List every solvent named in the method passage on measuring tocopherol in pumpkin seed oil.

PASSAGE FOR REVIEW:
········

The tocopherol content of pumpkin seed oil was determined according to the Martakos et al.³⁰ description with slight modifications. Briefly, 100 μL of oil sample was dissolved into 900 μL of 2-propanol, mixed, filtered, and then was analysed using high performance liquid chromatography (HPLC) with a diode array detector (DAD) (Agilent 1260, Agilent Technologies, Stockport, UK) with a Zorbax SB-C18 column (150 × 4.6 mm). The isocratic mobile phase conditions were followed: methanol and acetonitrile (50 : 50; v/v); the flow rate was 1.0 mL min⁻¹; the detection wavelength was set at 295 nm. Each tocopherol compound was quantified according to external standards.

········

EXTRACTED RECORDS:
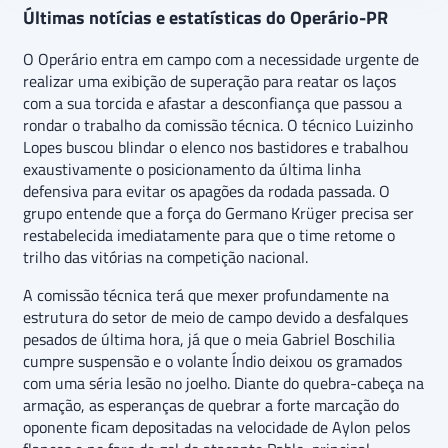
Últimas notícias e estatísticas do Operário-PR
O Operário entra em campo com a necessidade urgente de
realizar uma exibição de superação para reatar os laços
com a sua torcida e afastar a desconfiança que passou a
rondar o trabalho da comissão técnica. O técnico Luizinho
Lopes buscou blindar o elenco nos bastidores e trabalhou
exaustivamente o posicionamento da última linha
defensiva para evitar os apagões da rodada passada. O
grupo entende que a força do Germano Krüger precisa ser
restabelecida imediatamente para que o time retome o
trilho das vitórias na competição nacional.
A comissão técnica terá que mexer profundamente na
estrutura do setor de meio de campo devido a desfalques
pesados de última hora, já que o meia Gabriel Boschilia
cumpre suspensão e o volante Índio deixou os gramados
com uma séria lesão no joelho. Diante do quebra-cabeça na
armação, as esperanças de quebrar a forte marcação do
oponente ficam depositadas na velocidade de Aylon pelos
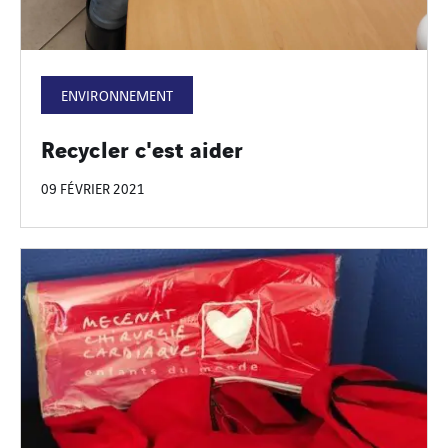
ENVIRONNEMENT
Recycler c'est aider
09 FÉVRIER 2021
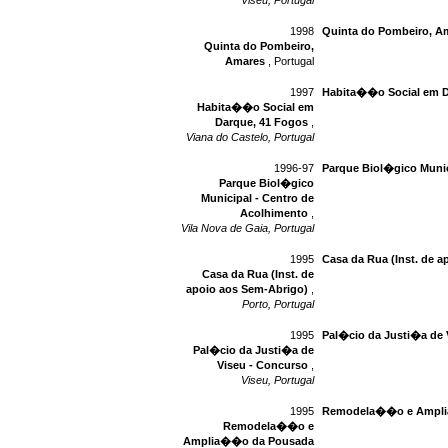
Viseu, Portugal
1998
Quinta do Pombeiro, A
Quinta do Pombeiro,
Amares
, Portugal
1997
Habita��o Social em D
Habita��o Social em
Darque, 41 Fogos
,
Viana do Castelo, Portugal
1996-97
Parque Biol�gico Munic
Parque Biol�gico
Municipal - Centro de
Acolhimento
,
Vila Nova de Gaia, Portugal
1995
Casa da Rua (Inst. de 
Casa da Rua (Inst. de
apoio aos Sem-Abrigo)
,
Porto, Portugal
1995
Pal�cio da Justi�a de 
Pal�cio da Justi�a de
Viseu - Concurso
,
Viseu, Portugal
1995
Remodela��o e Amplia
Remodela��o e
Amplia��o da Pousada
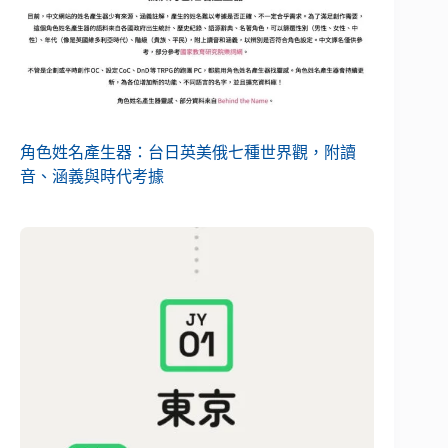
角色姓名產生器：台日英美俄七種世界觀，附讀
音、涵義與時代考據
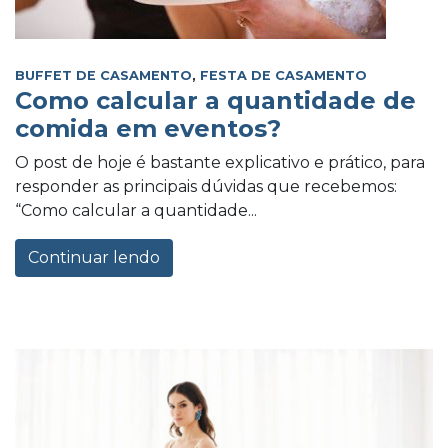
BUFFET DE CASAMENTO
,
FESTA DE CASAMENTO
Como calcular a quantidade de
comida em eventos?
O post de hoje é bastante explicativo e prático, para
responder as principais dúvidas que recebemos:
“Como calcular a quantidade...
Continuar lendo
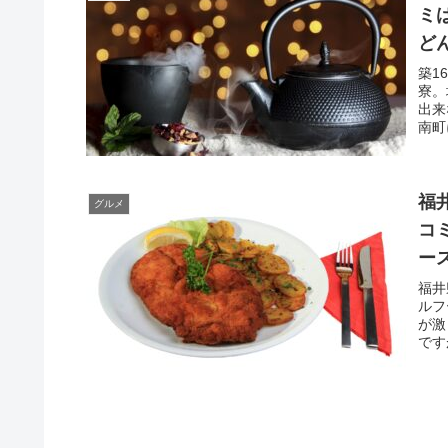
ミ
ど
さ
築1
寮。
出来
南町
福
グルメ
コ
ー
文
福井
ルフ
が激
です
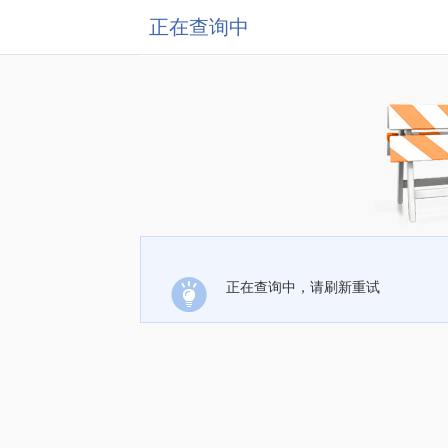
正在查询中
正在查询中，请刷新重试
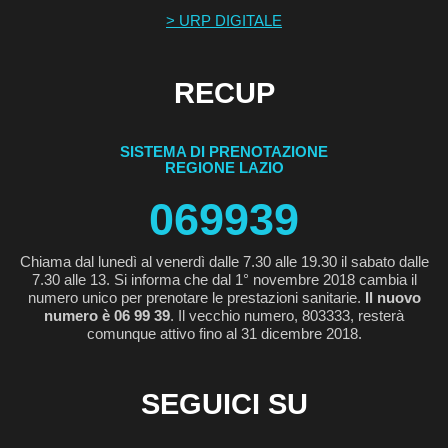
> URP DIGITALE
RECUP
SISTEMA DI PRENOTAZIONE
REGIONE LAZIO
069939
Chiama dal lunedì al venerdì dalle 7.30 alle 19.30 il sabato dalle
7.30 alle 13. Si informa che dal 1° novembre 2018 cambia il
numero unico per prenotare le prestazioni sanitarie.
Il nuovo
numero è 06 99 39
. Il vecchio numero, 803333, resterà
comunque attivo fino al 31 dicembre 2018.
SEGUICI SU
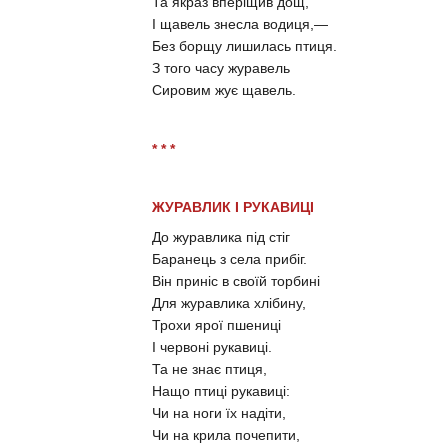
Та якраз вперіщив дощ,
І щавель знесла водиця,—
Без борщу лишилась птиця.
З того часу журавель
Сировим жує щавель.
* * *
ЖУРАВЛИК І РУКАВИЦІ
До журавлика під стіг
Баранець з села прибіг.
Він приніс в своїй торбині
Для журавлика хлібину,
Трохи ярої пшениці
І червоні рукавиці.
Та не знає птиця,
Нащо птиці рукавиці:
Чи на ноги їх надіти,
Чи на крила почепити,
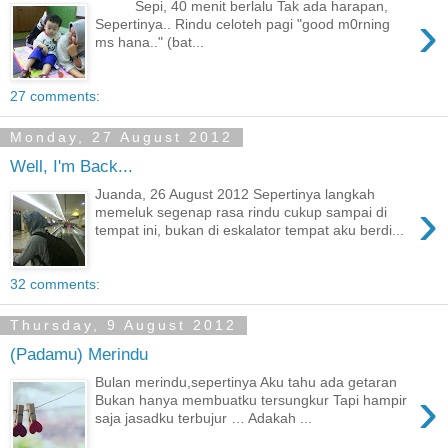
Sepi, 40 menit berlalu Tak ada harapan,
›
Sepertinya.. Rindu celoteh pagi "good m0rning
ms hana.." (bat...
27 comments:
Monday, 27 August 2012
Well, I'm Back...
Juanda, 26 August 2012 Sepertinya langkah
›
memeluk segenap rasa rindu cukup sampai di
tempat ini, bukan di eskalator tempat aku berdi...
32 comments:
Thursday, 9 August 2012
(Padamu) Merindu
Bulan merindu,sepertinya Aku tahu ada getaran
›
Bukan hanya membuatku tersungkur Tapi hampir
saja jasadku terbujur … Adakah ...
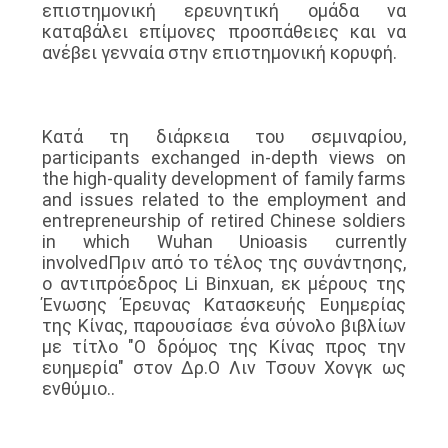
επιστημονική ερευνητική ομάδα να
καταβάλει επίμονες προσπάθειες και να
ανέβει γενναία στην επιστημονική κορυφή.
Κατά τη διάρκεια του σεμιναρίου,
participants exchanged in-depth views on
the high-quality development of family farms
and issues related to the employment and
entrepreneurship of retired Chinese soldiers
in which Wuhan Unioasis currently
involvedΠριν από το τέλος της συνάντησης,
ο αντιπρόεδρος Li Binxuan, εκ μέρους της
Ένωσης Έρευνας Κατασκευής Ευημερίας
της Κίνας, παρουσίασε ένα σύνολο βιβλίων
με τίτλο "Ο δρόμος της Κίνας προς την
ευημερία" στον Δρ.Ο Λιν Τσουν Χονγκ ως
ενθύμιο..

········

TASK ANSWER: 2-propanol, methanol, acetonitrile